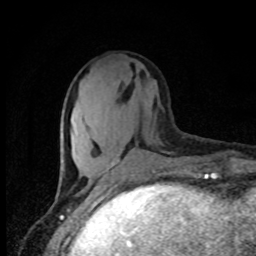
Breast MRI, one axial slice; position 29 of 80 along the scan axis; cropped to one breast; dynamic contrast-enhanced series, time point 2 of 8 at this slice position (early post-contrast); 1.5 T; TE 4.2 ms, TR 7 ms; 256 × 256 image matrix, field of view 150 × 150 mm. Female patient.
Structures marked on this image (semi-automatic segmentation, software-assisted and operator-edited):
- enhancing-tissue mask used for the functional tumour volume (all voxels passing the contrast-enhancement thresholds inside the analysis volume; usually the tumour): bounding box [x1, y1, x2, y2] px = [106, 150, 135, 170]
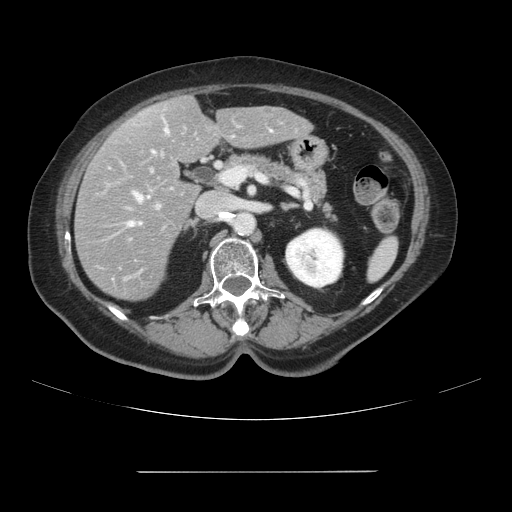
Contrast-enhanced abdominal CT, one axial slice; slice 47 of 111 in the series (ordered by position); 120 kVp; soft-tissue window (W 400 / L 40 HU); 2.5 mm slice thickness; 512 × 512 image matrix, field of view 400 × 400 mm. From the clinical record (not read from this slice): patient: female, age 74 years at operation; diagnosis: colorectal cancer liver metastases, imaged before liver resection; multiple liver metastases: yes; largest metastasis: 1.1 cm; disease in both lobes: yes.
Annotated regions visible in this slice (expert manual segmentation):
- hepatic veins: bounding box [x1, y1, x2, y2] px = [128, 130, 168, 226]
- liver: [75, 96, 311, 301]
- planned liver remnant (the part of the liver to remain after resection): [142, 97, 311, 164]
- portal vein (with intrahepatic branches): [156, 205, 160, 209]
- liver metastasis: [262, 106, 271, 116]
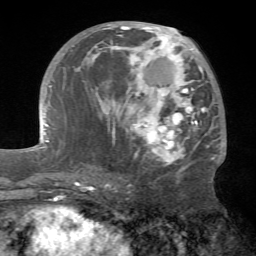
Breast MRI (dynamic contrast-enhanced), one axial slice; slice 32 of 72 in the series (ordered by position); cropped to one breast; dynamic contrast-enhanced series, time point 2 of 7 at this slice position (early post-contrast); 1.5 T; TE 4.2 ms, TR 8.7 ms; 2.2 mm slice thickness; 256 × 256 image matrix. Female patient.
Outlined on this slice (semi-automatically segmented with operator editing):
- enhancing-tissue mask used for the functional tumour volume (all voxels passing the contrast-enhancement thresholds inside the analysis volume; usually the tumour): bounding box <76,24,218,170> (left, top, right, bottom; pixels)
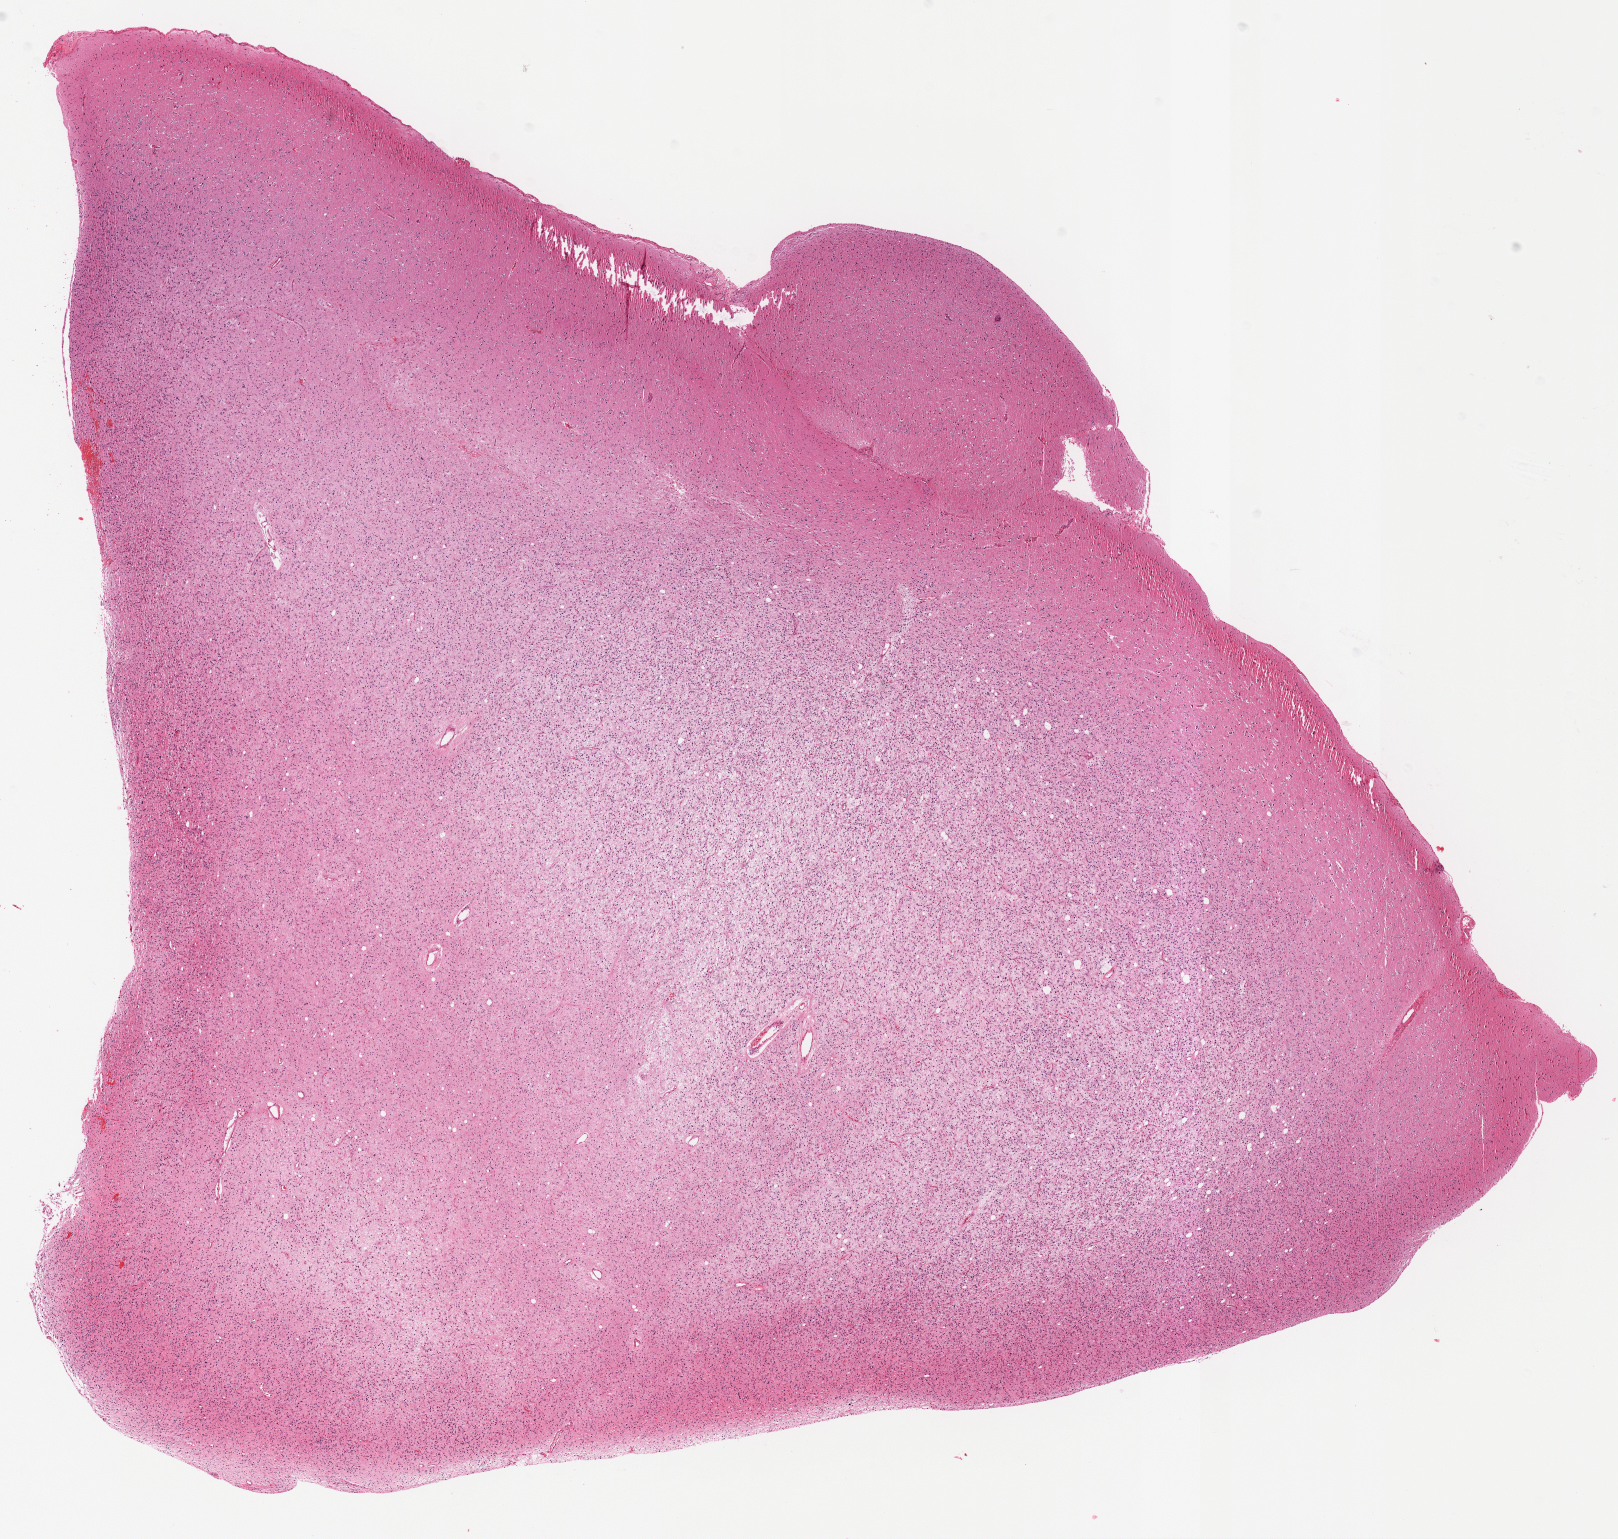
Digitized Hematoxylin and eosin (H&E) stained tissue section (whole slide) — a low-resolution overview of the entire scanned area, about 13.1 x 12.4 mm. Formalin-fixed paraffin-embedded (FFPE) diagnostic section. Primary tumour sample from the brain. Male patient; age at initial diagnosis 41 years. Histologic grade: G2 (moderately differentiated).
Histologic diagnosis: Mixed glioma.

→ TASK: Scan the material above for lines holding "Histologic" and copy each of them.

→ ANSWER TO THE PROBLEM:
Digitized Hematoxylin and eosin (H&E) stained tissue section (whole slide) — a low-resolution overview of the entire scanned area, about 13.1 x 12.4 mm. Formalin-fixed paraffin-embedded (FFPE) diagnostic section. Primary tumour sample from the brain. Male patient; age at initial diagnosis 41 years. Histologic grade: G2 (moderately differentiated).
Histologic diagnosis: Mixed glioma.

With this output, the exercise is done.